The Zeiss Cell Discoverer 7 with the LSM 900 Confocal Microscope is a fully integrated, high-end imaging system that offers a variety of incubation and detection options.

It provides higher throughput, achieving up to 9 times faster wide-field imaging and 1.8 times faster confocal image acquisition.

This system features a broad spectral range with seven excitation LED lines, including a 735 nm far-red option, ensuring optimal performance with wide-field mode. The LSM 900 system uses four lasers with wavelengths ranging from 405 nm to 640 nm.

The Zeiss Cell Discoverer 7 supports a wide range of dyes and incorporates advanced workflows to enhance guided acquisition. It fully supports auto-immersion objectives and offers automated sample focusing, enabling rapid identification of the region of interest. Additionally, the Definite Focus system maintains the focal position throughout live-cell experiments, even over extended periods.

The system also automatically generates focus maps for multiple positions in long-term time-lapse experiments and enables cyclic imaging with different sample carriers for advanced time-series analysis. The new sample holder maximizes the travel range for full chamber-slide coverage, ensuring system uptime through extensive endurance testing.

Sample Carriers

1x Petri Dish 35 mm, 1x Petri Dish 60 mm, 2x chamber 2x short, 2x chamber 4x short, 2x chamber 8x short, 2x Slide-Long, 2x Slide-Short, 3x Slide, 6x Petri dish, Multichamber 1536, Multichamber 384, Multichamber 96, Multiwell 12, Multiwell 24, Multiwell 384, Multiwell 48, Multiwell 6, Multiwell 96 small, Multiwell 96.

Applications

1. Live Cell Imaging with LED Technology:

The Cell Discoverer 7 offers exceptionally gentle imaging at faster speed, with low photo toxicity, and enables high-resolution fluorescence imaging of both transfected and non-modified live cell cultures.

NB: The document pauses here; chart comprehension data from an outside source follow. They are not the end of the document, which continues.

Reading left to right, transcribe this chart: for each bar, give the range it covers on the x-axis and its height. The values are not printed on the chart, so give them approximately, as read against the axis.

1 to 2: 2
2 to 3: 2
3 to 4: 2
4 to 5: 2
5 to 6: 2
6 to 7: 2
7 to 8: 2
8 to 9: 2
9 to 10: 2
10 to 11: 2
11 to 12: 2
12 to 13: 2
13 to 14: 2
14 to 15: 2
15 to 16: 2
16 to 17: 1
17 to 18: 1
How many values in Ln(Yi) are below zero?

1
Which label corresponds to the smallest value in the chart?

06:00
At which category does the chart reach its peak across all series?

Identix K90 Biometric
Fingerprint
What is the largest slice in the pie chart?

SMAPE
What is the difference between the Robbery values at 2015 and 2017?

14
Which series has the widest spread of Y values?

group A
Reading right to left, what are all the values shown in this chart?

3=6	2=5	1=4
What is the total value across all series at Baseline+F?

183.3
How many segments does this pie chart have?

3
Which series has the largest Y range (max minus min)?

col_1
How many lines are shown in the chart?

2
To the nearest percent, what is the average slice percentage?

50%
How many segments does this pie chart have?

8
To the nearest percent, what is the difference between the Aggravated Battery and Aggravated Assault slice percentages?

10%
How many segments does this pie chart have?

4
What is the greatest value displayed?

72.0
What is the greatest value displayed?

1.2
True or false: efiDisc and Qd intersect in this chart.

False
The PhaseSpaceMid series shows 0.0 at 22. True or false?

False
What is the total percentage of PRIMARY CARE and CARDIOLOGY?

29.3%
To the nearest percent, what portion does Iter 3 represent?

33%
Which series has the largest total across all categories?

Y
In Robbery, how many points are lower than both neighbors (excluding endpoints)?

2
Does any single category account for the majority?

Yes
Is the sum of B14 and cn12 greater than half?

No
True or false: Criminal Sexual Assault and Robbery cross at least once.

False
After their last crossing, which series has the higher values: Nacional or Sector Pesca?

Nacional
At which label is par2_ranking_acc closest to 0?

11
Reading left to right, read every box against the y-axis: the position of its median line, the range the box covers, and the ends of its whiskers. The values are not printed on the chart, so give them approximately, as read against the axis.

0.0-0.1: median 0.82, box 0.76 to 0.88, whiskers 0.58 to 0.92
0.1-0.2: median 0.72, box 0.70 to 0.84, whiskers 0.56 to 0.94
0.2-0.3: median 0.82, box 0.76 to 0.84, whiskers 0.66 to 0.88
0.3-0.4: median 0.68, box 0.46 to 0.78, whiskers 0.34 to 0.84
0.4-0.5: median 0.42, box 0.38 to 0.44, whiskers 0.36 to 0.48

2. Forster Resonance Energy Transfer (FRET):

Forster Resonance Energy Transfer is a powerful and sensitive technique used to study protein-protein interactions and monitor molecular dynamics. It is widely applied in biophysical research, allowing scientists to measure interactions and distances at the nanometer scale, providing valuable insights into the dynamics of biomolecules such as proteins and nucleic acids.

3. Fluorescence Recovery after Photo bleaching (FRAP):

It is a powerful and widely used technique in biological and biochemical research that enables real-time analysis of molecular dynamics within living cells, facilitating the study of membrane dynamics, protein interactions, and cell organization while providing quantitative measurements of diffusion coefficients and binding constants across a diverse range of molecules.

4. Imaging Large Model Organisms and Various Models:

From insects to amphibians, plants to fish, mice, and more, explore your options for high-resolution imaging of large specimens. Multi-labeled living tissue sections, organs, small organisms, organotypic spheroids, or cell culture preparations are all included.

5. Target and Lead Identification in Drug Discovery:

Explore microscopy solutions to identify the most promising targets and leads for actionable insights from drug screening.

6. High-content screening:

Quickly acquire high-resolution images of multi-labeled cell cultures from various sample carriers, such as multi-well plates, multiwell chambers, Petri dishes, fixed slides, etc.